ここでは、季節を問わず絶え間なく風が吹きぬける。
通り抜けるのは風だけではなく、多くの旅人が一夜の宿と休息を求めて立ち寄る街だった。
その日も多くの人が行き交い賑やかな様子を見せていたが、街のざわめきが遠のいていく。
ラベンダー色の髪をした少女、彼女の名前はベル。
その歩みは静かで、風に溶けるようだった。
見慣れぬ髪色に視線を奪われ、会話を止めるもの。
静かに道を開けるもの。
彼女の足はその静寂の中、ある場所へまっすぐ進んでいく。
この街の中心に佇む塔――魔法ギルドの本拠。
その重厚な扉の前で、彼女は立ち止まる。
門の前に立っていた者が、息を呑み、震えた声で名前を問う。
彼もこの場所に立っているのならば魔法ギルドに属するもの。
彼女から感じる異質な魔力が彼の声を震わせていた。
ベルは、目を伏せたまま穏やかに答える。
ベル「……あなたは初めて会うわね、私の名はベルよ」
その声は低く柔らかく、どこか哀しみを帯びていた。
耳に残るのに、まるで遠い夢のような響き。
そこへ風が吹き込み、重い扉が静かに開く。
その風はこの塔の主が彼女を招き入れようとしていることを示していた。
「失礼いたしました、中へどうぞ」
一礼と共に道が開かれる。
ベルは一歩ずつ、塔の中へと入っていった。
重力を忘れたような静けさの中、彼女は階段を上がっていく。
魔法の風が渦巻いていても、その身は微塵も揺らがない。
そして―― 風の音が変わる。懐かしい気配が、空間を満たしていく。
扉が音もなく開いた。
「久しぶりね。
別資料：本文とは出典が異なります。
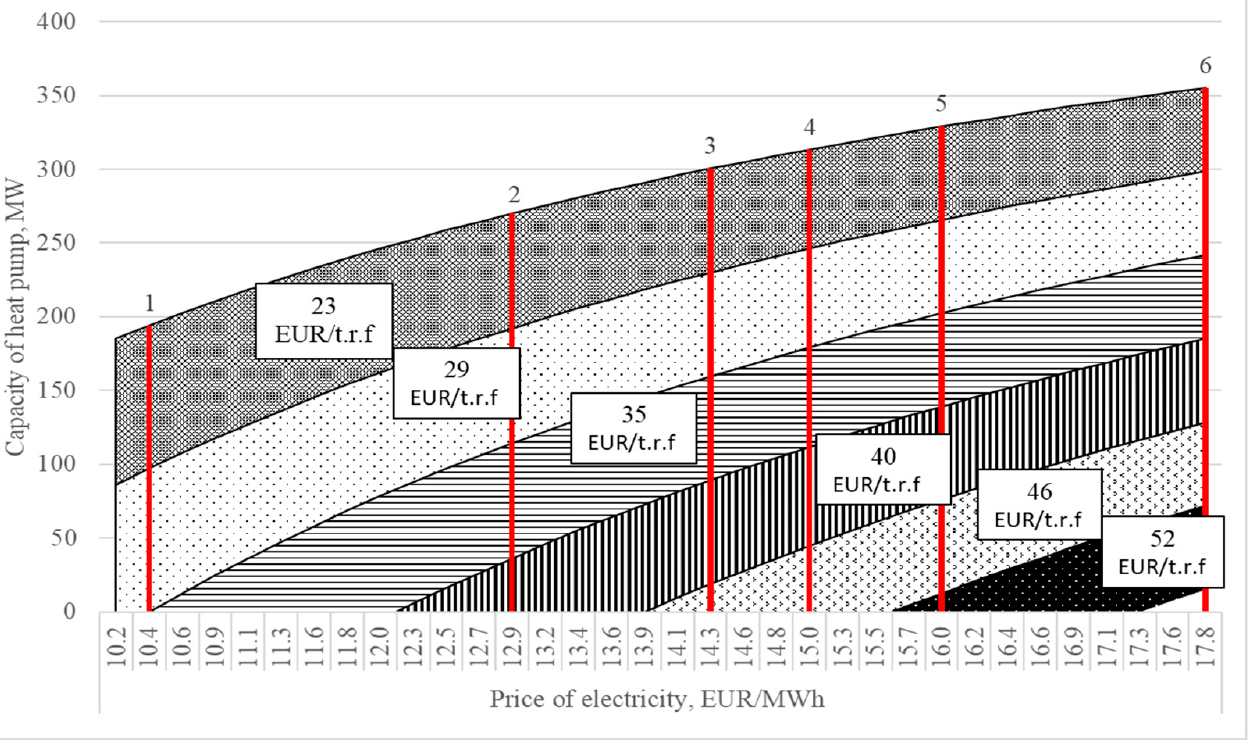
Figure 7. The range of permissible HP capacities: 1—CPS of Siberia; 2—CPS of the Urals; 3—CPS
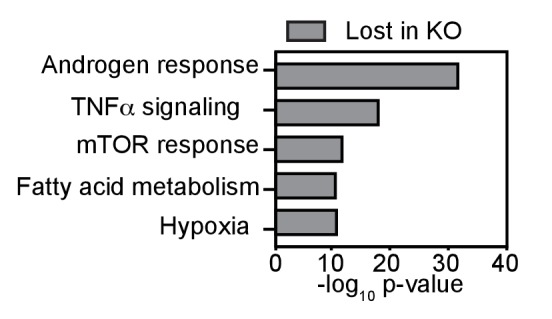
Top five HALLMARK terms (GSEA) associated with direct AR-target genes lost in Bag-1L KO compared to control cells.Direct AR-target genes were defined as genes with DHT-induced differential expression (p≤0.05, fold change ≥1.5) that harbor a DHT-responsive AR binding site within 50 kb of the TSS of said gene.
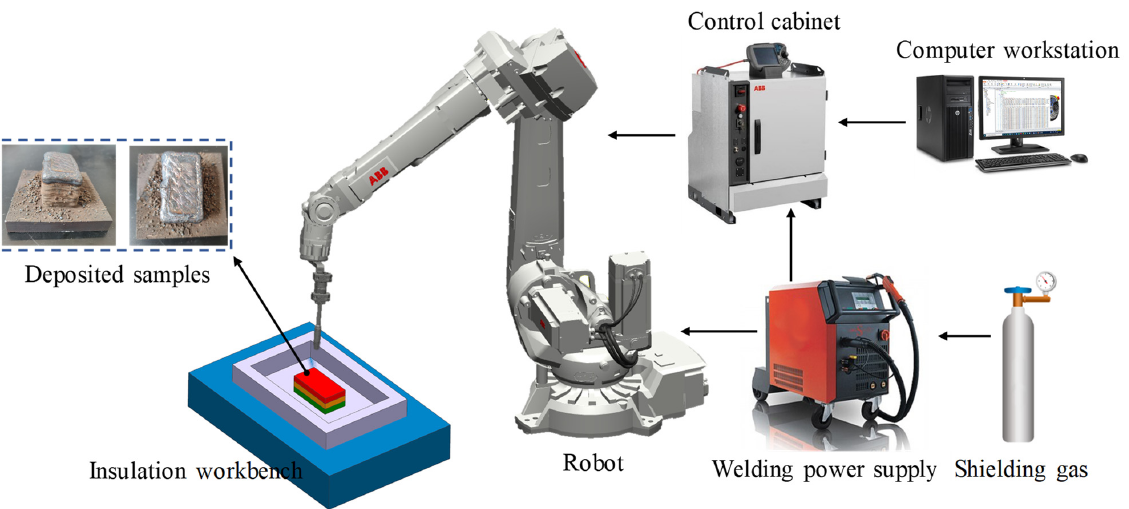
Figure 1. Schematic diagram of the robotic GMAW-based additive manufacturing system.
ベル」
銀髪の女が、柔らかく微笑んでいた。
蒼銀の衣をまとい、凛とした気配を纏った魔術師――エラヴィア・セリスフィア。
透き通るような肌に、細く長い耳が覗いている。
千年を超えて生きる古のエルフにして、大陸でも名を知られる高位の魔導士。
その佇まいには、歳月を知る者特有の威厳と、穏やかで包み込むような静けさがあった。
ベルは彼女を見つめ、微笑む。
目の前の姿は昔と変わらず、その声と気配が確かに、懐かしかった。
かつて、二人は共に旅をした。
幾つもの街を巡り、魔導書を探して廃都をさまよい、星の眠る山脈を越えた日々。
長い時を生きる者同士の、決して多くは語らなかった旅の記憶。
ベル「……エラヴィア、あなたも変わらないわね。けれど、時の重ね方は少し穏やかになったようね。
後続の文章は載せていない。